Readers share their negative vaccination experiences; and a readers dogs (!) enjoy WDJs grooming tips.
Regarding your article on vaccination (“Current Thoughts on Shots,” WDJ August 1999): Thank you for confirming my belief that its the excessive challenging of the dog’s immune system that is responsible for so many auto-immune disorders.
I am a non-practicing LVT in New York state and I have three dogs, two of whom have autoimmune disorders. I used to vaccinate religiously, and even brought the vaccines home to administer them.
My 10-year-old Standard Poodle has seizure disorder (idiopathic).
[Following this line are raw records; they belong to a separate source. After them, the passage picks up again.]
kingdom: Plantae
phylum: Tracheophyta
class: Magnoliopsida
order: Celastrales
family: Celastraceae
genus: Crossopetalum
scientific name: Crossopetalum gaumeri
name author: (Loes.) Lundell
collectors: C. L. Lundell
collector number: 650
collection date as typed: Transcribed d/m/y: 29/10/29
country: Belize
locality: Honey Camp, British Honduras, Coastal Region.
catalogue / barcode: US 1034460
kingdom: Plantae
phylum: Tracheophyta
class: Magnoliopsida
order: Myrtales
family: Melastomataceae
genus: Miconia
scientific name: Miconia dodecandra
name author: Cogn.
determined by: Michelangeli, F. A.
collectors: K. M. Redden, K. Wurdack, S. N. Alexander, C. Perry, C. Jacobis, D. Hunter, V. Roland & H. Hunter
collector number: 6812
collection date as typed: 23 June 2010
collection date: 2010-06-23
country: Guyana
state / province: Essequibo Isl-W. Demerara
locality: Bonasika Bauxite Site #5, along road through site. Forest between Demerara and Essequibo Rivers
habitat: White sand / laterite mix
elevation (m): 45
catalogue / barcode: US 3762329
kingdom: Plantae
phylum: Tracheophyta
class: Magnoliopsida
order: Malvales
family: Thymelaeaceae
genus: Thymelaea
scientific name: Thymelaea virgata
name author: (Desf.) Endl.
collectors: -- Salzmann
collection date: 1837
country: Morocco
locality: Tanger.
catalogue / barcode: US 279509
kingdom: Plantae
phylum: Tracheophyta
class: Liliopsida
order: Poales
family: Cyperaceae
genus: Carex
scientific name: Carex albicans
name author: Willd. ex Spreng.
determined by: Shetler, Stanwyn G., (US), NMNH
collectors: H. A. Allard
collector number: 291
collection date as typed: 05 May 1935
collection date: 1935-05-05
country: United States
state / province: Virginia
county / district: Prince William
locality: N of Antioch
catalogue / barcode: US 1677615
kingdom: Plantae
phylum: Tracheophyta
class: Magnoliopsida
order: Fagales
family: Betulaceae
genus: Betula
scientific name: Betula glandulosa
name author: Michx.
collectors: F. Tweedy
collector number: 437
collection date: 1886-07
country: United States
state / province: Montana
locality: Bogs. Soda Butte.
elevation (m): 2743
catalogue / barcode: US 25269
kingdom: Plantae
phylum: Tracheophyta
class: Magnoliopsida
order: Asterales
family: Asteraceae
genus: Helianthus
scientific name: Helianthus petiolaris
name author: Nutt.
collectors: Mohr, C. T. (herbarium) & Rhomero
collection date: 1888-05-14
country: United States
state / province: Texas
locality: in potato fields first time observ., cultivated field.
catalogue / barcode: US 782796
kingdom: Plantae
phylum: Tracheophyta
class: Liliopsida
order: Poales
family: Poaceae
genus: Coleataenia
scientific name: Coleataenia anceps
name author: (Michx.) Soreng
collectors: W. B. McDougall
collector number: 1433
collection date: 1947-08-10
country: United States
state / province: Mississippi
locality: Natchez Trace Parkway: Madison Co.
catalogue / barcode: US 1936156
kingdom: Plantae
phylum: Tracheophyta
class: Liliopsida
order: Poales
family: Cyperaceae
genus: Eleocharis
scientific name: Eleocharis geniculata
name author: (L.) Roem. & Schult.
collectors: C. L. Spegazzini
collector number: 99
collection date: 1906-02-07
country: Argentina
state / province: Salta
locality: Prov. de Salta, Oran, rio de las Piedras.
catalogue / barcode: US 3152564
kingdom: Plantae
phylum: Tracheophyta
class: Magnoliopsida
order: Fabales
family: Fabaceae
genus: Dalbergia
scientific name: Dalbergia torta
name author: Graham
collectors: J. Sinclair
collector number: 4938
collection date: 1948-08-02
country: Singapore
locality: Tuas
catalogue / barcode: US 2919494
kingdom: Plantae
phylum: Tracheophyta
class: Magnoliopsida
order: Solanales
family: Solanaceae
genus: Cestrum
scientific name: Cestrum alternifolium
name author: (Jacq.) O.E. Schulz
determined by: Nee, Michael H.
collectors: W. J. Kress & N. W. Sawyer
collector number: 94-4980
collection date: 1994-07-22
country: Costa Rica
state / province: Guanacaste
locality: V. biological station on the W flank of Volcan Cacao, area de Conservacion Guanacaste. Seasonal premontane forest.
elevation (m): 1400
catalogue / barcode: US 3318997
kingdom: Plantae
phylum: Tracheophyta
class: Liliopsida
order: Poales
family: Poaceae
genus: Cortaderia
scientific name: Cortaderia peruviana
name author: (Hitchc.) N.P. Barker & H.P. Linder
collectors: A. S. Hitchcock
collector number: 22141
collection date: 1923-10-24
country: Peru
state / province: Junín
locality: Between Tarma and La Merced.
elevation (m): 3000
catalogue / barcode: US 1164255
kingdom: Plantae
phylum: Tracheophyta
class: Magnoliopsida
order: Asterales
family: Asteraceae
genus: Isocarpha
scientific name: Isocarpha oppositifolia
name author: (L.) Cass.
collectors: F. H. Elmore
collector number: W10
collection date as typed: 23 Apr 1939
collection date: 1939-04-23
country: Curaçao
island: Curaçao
We’ve had a brain scan and all kinds of tests, under the supervision of a neurological specialist. All results were negative – no brain tumor or old lesion of the brain. The seizures started abruptly about a month after I vaccinated him. I was working at an animal emergency clinic at the time, and a few weekends prior to his first seizure, we had no fewer than 12 seizuring dogs come into the clinic in a 48-hour period, whereas we usually had less than one each weekend. Bad batch of vaccines that year?
My other dog, a four-year-old Bichon, developed AIHA and very nearly died last October. He was vaccinated in the spring before this episode, and he had an allergic reaction – we had to rush him to the emergency clinic for a shot of Benadryl. I truly believe that it was the vaccine that caused both these reactions – and it included bordetella, which he’d never had before. He was not vaccinated this year. We did a titer and it was fine. I doubt that I will ever vaccinate him again, except for rabies every three years.
I am seriously considering not vaccinating my Poodle any longer, especially after reading your article. And my healthy (though itchy) Bichon will probably go on a reduced vaccination schedule; we’ll be testing titers on all three dogs come spring. Thank you for the article and Dr. Dodds’ vaccination schedule. I hope they start teaching this in vet school and vet tech programs.
-Kathleen Foley, LVT
I live in Scotland, but a friend sent me your article on vaccinations. This issue is also being discussed in Britain. My interest in this is because my favorite breed is Cavalier King Charles Spaniels. I’ve collected the pedigrees of around 90 Cavaliers who have had heart trouble (about 50 percent of King Charles Spaniels suffer from heart murmurs by five years of age). A number of the dogs whose pedigrees I have, and who come from fairly inbred American stock, had their heart trouble within about a month of having their vaccinations. Some died shortly afterward.
When the Cavalier breed was getting established in the 1930s and 1940s, it was not uncommon to breed mothers to sons, fathers to daughters, brothers to sisters. It’s a fact that inbreeding tends to weaken the immune system. Some Cavaliers are born with a lesser immune competence; others are stable and competent enough to withstand the challenge of their vaccinations.
It’s also been published in veterinary literature that adverse reactions to vaccination are generally uncommon, and thought to be more prevalent in certain breeds. I think that Cavalier breeders should give great thought to their vaccination programs, especially in lines that suffer from heart conditions.
We just wanted to let you know how much we enjoy your journal. Our human reads it from cover to cover as soon as it arrives. We’ve experienced a lot of new things like whole fresh chopped garlic and Ester C. We loved the whole fresh food idea but we needed some time to assimilate and therefore the other end result was not pretty. We were constantly asking to go out or leaving deposits which she did not greet with a smile. She changed back to the best dry food she could find as per your article. We’re doing fine now.
The reason we are taking the time to bark this note to you is your “Grooming for the Look of Love” article (WDJ July 1999). Now, she always grooms with love but this time she marched out to the barn and borrowed that Grooma curry from the horses. She first tried it on Gwenie, my adopted sister, a sort of German Shepherd. Gwenie is very sensitive about combs and usually displays her dislike for this ritual. This time, however, she rolled from side to side with glee and stretched her legs out for more! Of course our human (her name is Ava) was delighted.
I thought, “What About Me?” I’m a male Collie/Malamute mix. My turn came and I showed my joy by placing my paw on her arm and showering her with kisses. She even tried it on the finicky cat! Purring could be heard far and wide! So, keep up the good work. We appreciate it as much as she does.